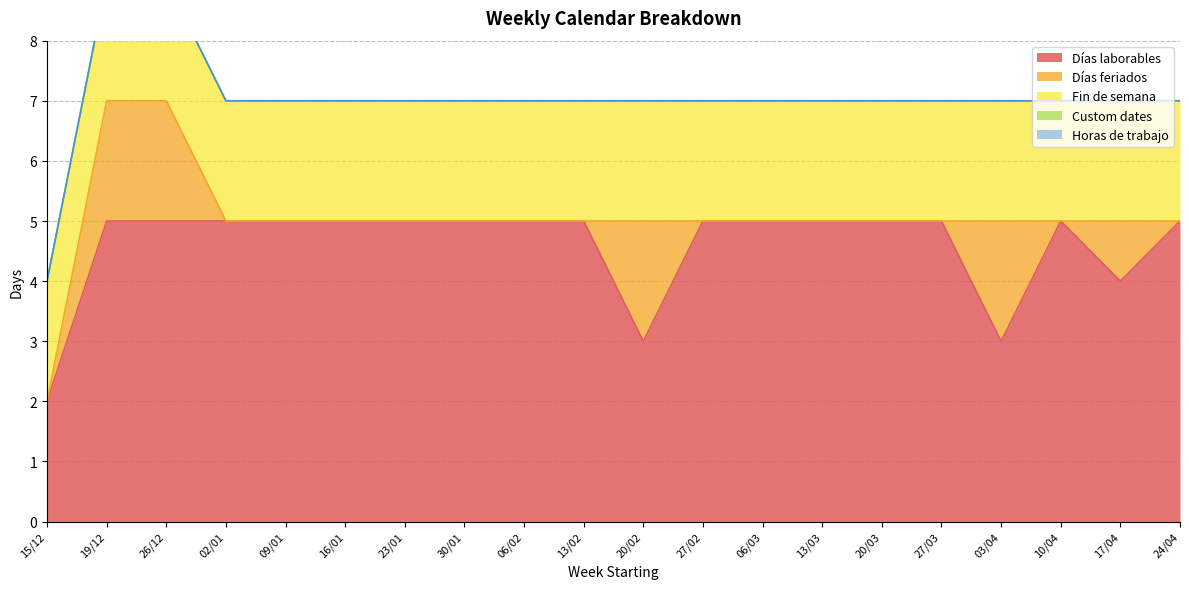

Reading right to left, list all the values displayed in this chart.

Días laborables: 24/04=5	17/04=4	10/04=5	03/04=3	27/03=5	20/03=5	13/03=5	06/03=5	27/02=5	20/02=3	13/02=5	06/02=5	30/01=5	23/01=5	16/01=5	09/01=5	02/01=5	26/12=5	19/12=5	15/12=2
Días feriados: 24/04=0	17/04=1	10/04=0	03/04=2	27/03=0	20/03=0	13/03=0	06/03=0	27/02=0	20/02=2	13/02=0	06/02=0	30/01=0	23/01=0	16/01=0	09/01=0	02/01=0	26/12=2	19/12=2	15/12=0
Fin de semana: 24/04=2	17/04=2	10/04=2	03/04=2	27/03=2	20/03=2	13/03=2	06/03=2	27/02=2	20/02=2	13/02=2	06/02=2	30/01=2	23/01=2	16/01=2	09/01=2	02/01=2	26/12=2	19/12=2	15/12=2
Custom dates: 24/04=0	17/04=0	10/04=0	03/04=0	27/03=0	20/03=0	13/03=0	06/03=0	27/02=0	20/02=0	13/02=0	06/02=0	30/01=0	23/01=0	16/01=0	09/01=0	02/01=0	26/12=0	19/12=0	15/12=0
Horas de trabajo: 24/04=0	17/04=0	10/04=0	03/04=0	27/03=0	20/03=0	13/03=0	06/03=0	27/02=0	20/02=0	13/02=0	06/02=0	30/01=0	23/01=0	16/01=0	09/01=0	02/01=0	26/12=0	19/12=0	15/12=0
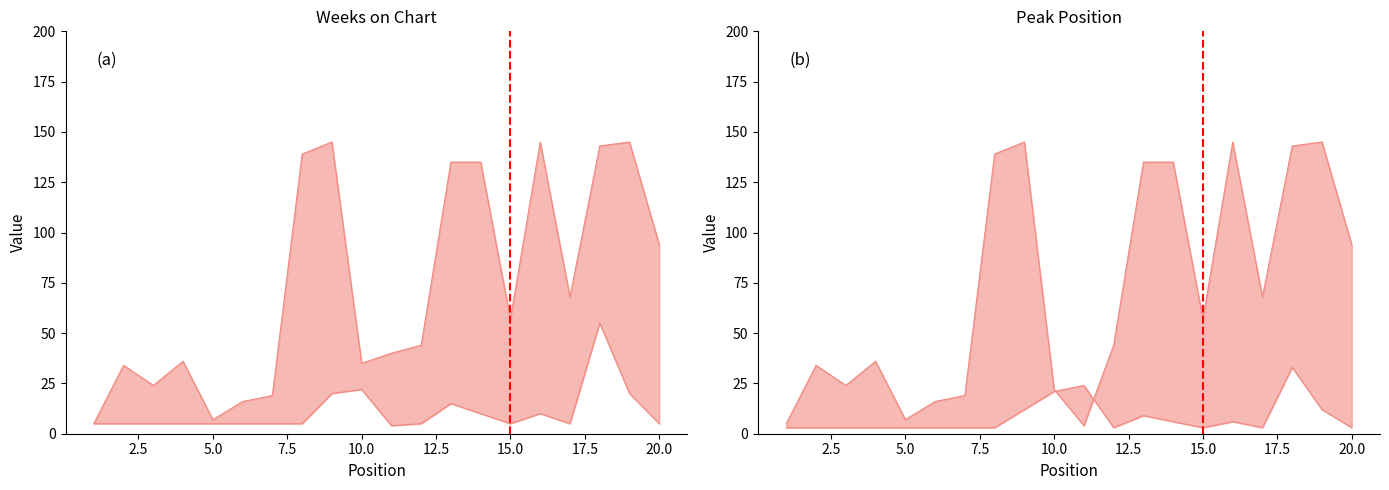

How many lines are shown in the chart?

2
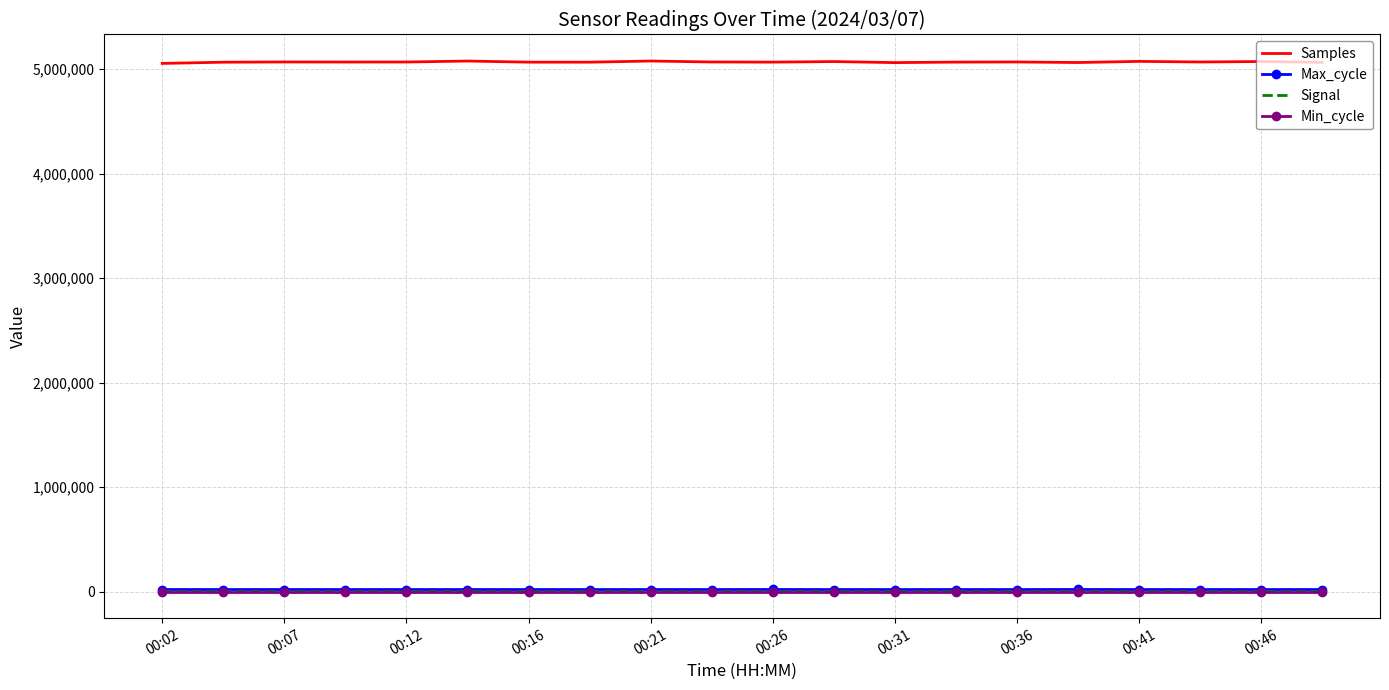

True or false: Min_cycle and Samples intersect in this chart.

False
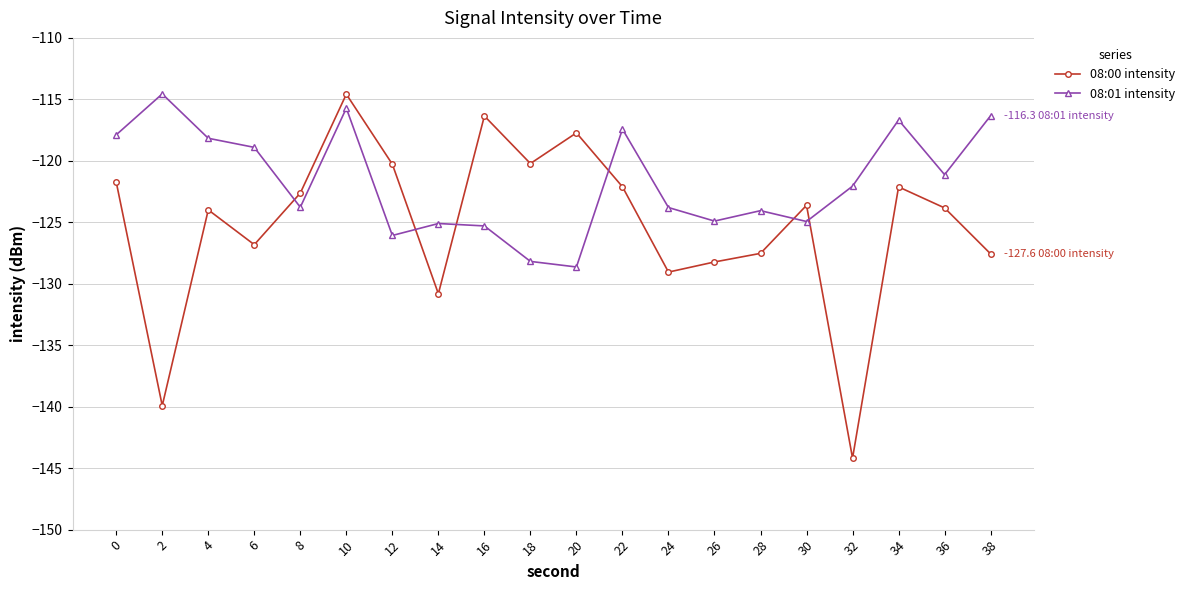

Where is the first local minimum for 08:01 intensity?

8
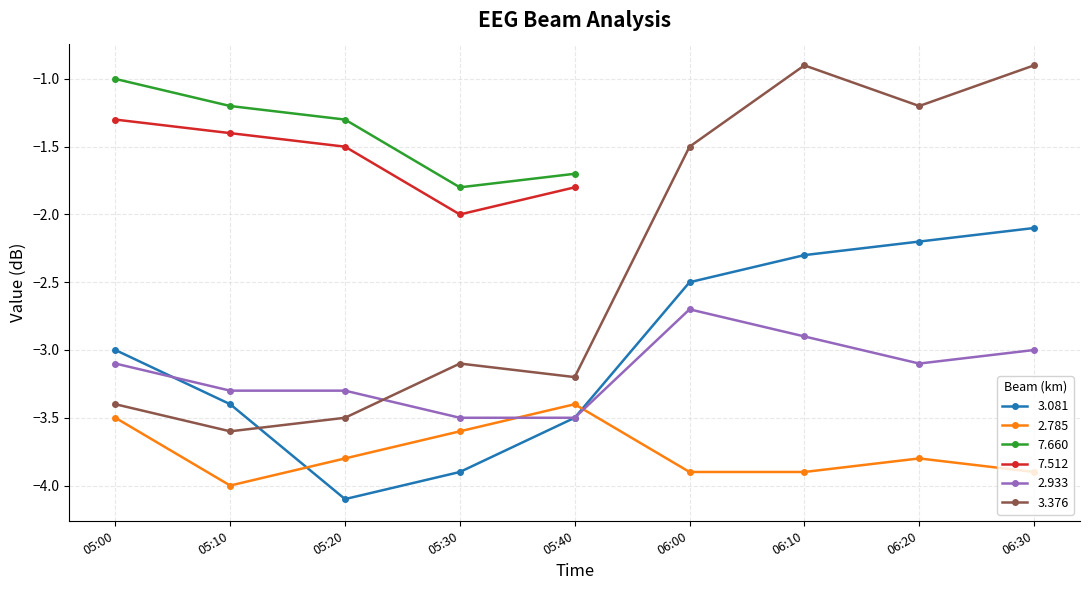

Is the value of 3.376 at 06:10 greater than the value of 3.081 at 05:00?

Yes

★ ★ ★

**EXERCISE BRIEF:** Pick out every line in the rows above that contains the word "chart", and copy each of those lines in full. Case matters, so only count matches with the same capital and small letters.

**SOLVED PROBLEM:**
Reading right to left, list all the values displayed in this chart.
How many lines are shown in the chart?
True or false: Min_cycle and Samples intersect in this chart.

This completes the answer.